If you are of a certain age, your favorite version of Batman is Batman: The Animated Series Batman. Kevin Conroy’s voice is your platonic idea of what The Batman sounds like. I was eight years old when that cartoon debuted on Fox, and I still get goosebumps when I watch the opening credits. The show perfectly harmonized the darkness, the fun, the quiet mystery, and the hardboiled noir that makes Batman great. There’s more to Batman than the campy 1960s show, and Batman is a better person than many of the modern comics that characterize him as a brutal, tortured villain seem to grasp. The collaborators of Batman: The Animated Series understood that and used decades of characters and lore as a backdrop to tell compelling human stories in various subgenres. They also did so with a timless, art-deco meets goth meets cartoon aesthetic that is more than the sum of its parts.

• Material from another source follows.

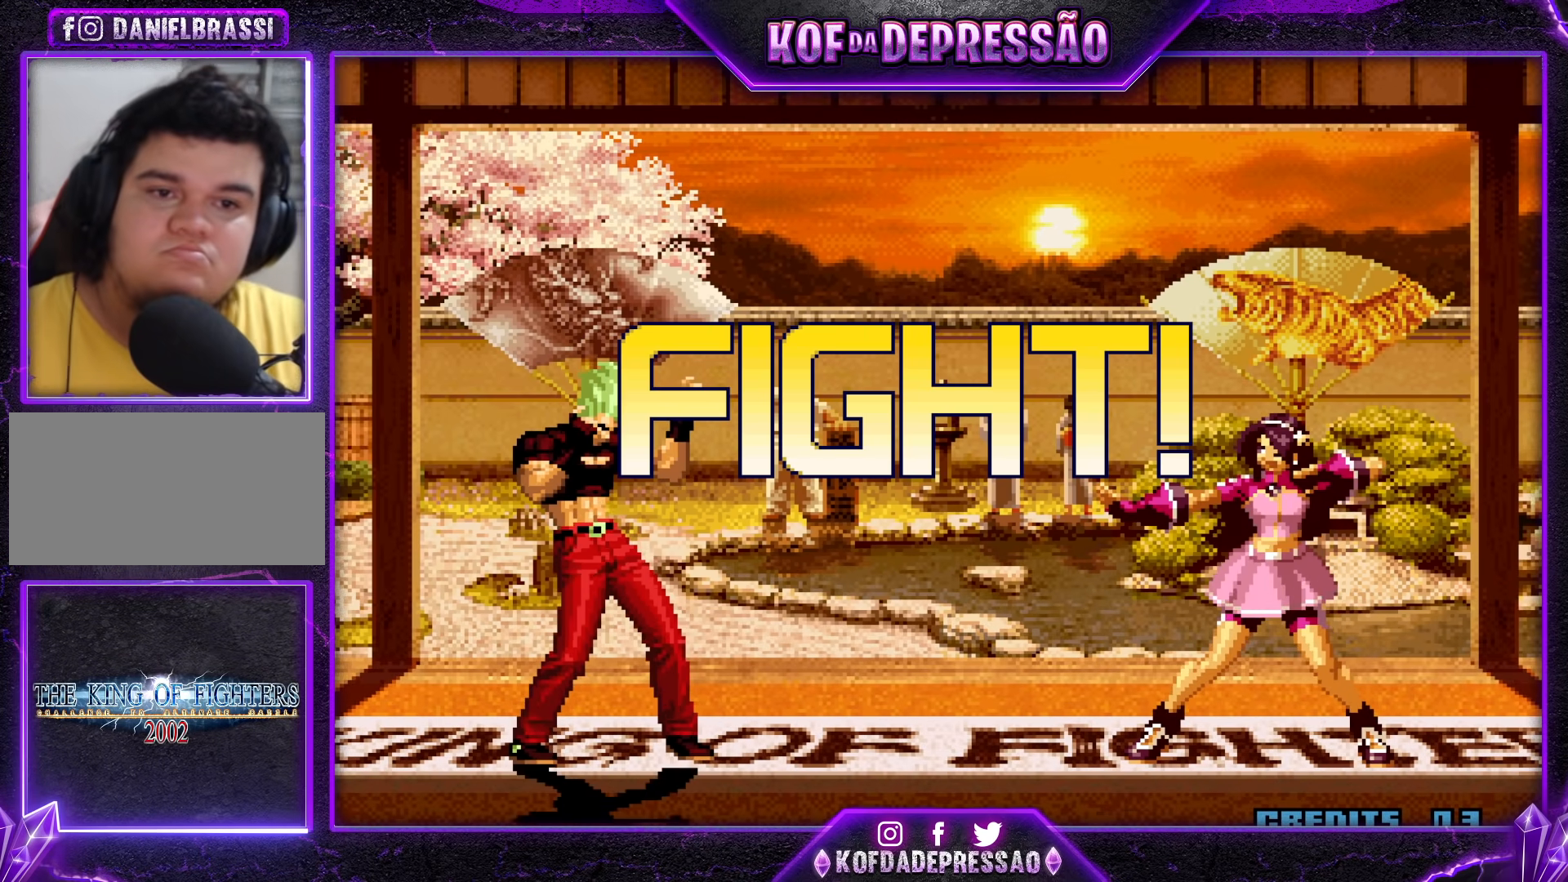
{"buttons": [], "left_stick": "up-right", "events": [[67, "left_stick", "right"], [117, "left_stick", "center"], [183, "left_stick", "right"], [250, "TRIANGLE", "down"], [267, "left_stick", "down"], [317, "TRIANGLE", "up"], [367, "left_stick", "center"], [433, "left_stick", "down-right"], [500, "left_stick", "up-right"]]}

The Batman Adventures, an early 1990s comic book series based on the look and feel of the show, is as close as you can get to the animated series in book form. (Coming from me, that is high praise!) DC Comics recently collected and republished several of these comics in trade paperback form. The collection reviewed here contains issues 1-10 of that comic. Lots of familiar characters feature in these issues – Penguin, Catwoman, Joker, Clayface, Scarecrow, Riddler. While it’s fun to see those characters, what I like the most is how they’re used. The writers tell kid friendly stories that also work on a deeper level. Kids will see Batman fighting Clayface, for instance, but adults will read between the lines and see in Clayface a guy who just can’t get out of his own way. Scarecrow is up to no good as always, but all he wants is to do good. In his own way, Killer Croc may have the most compelling story in the collection because of a few expertly drawn frames and a few terse lines of dialogue.
I heartily recommend these comics for fans of Batman: The Animated Series, or anyone else who enjoys PG-level comics that have some depth. Note that the book is only $10 right now – I paid $20 and still think I underpaid.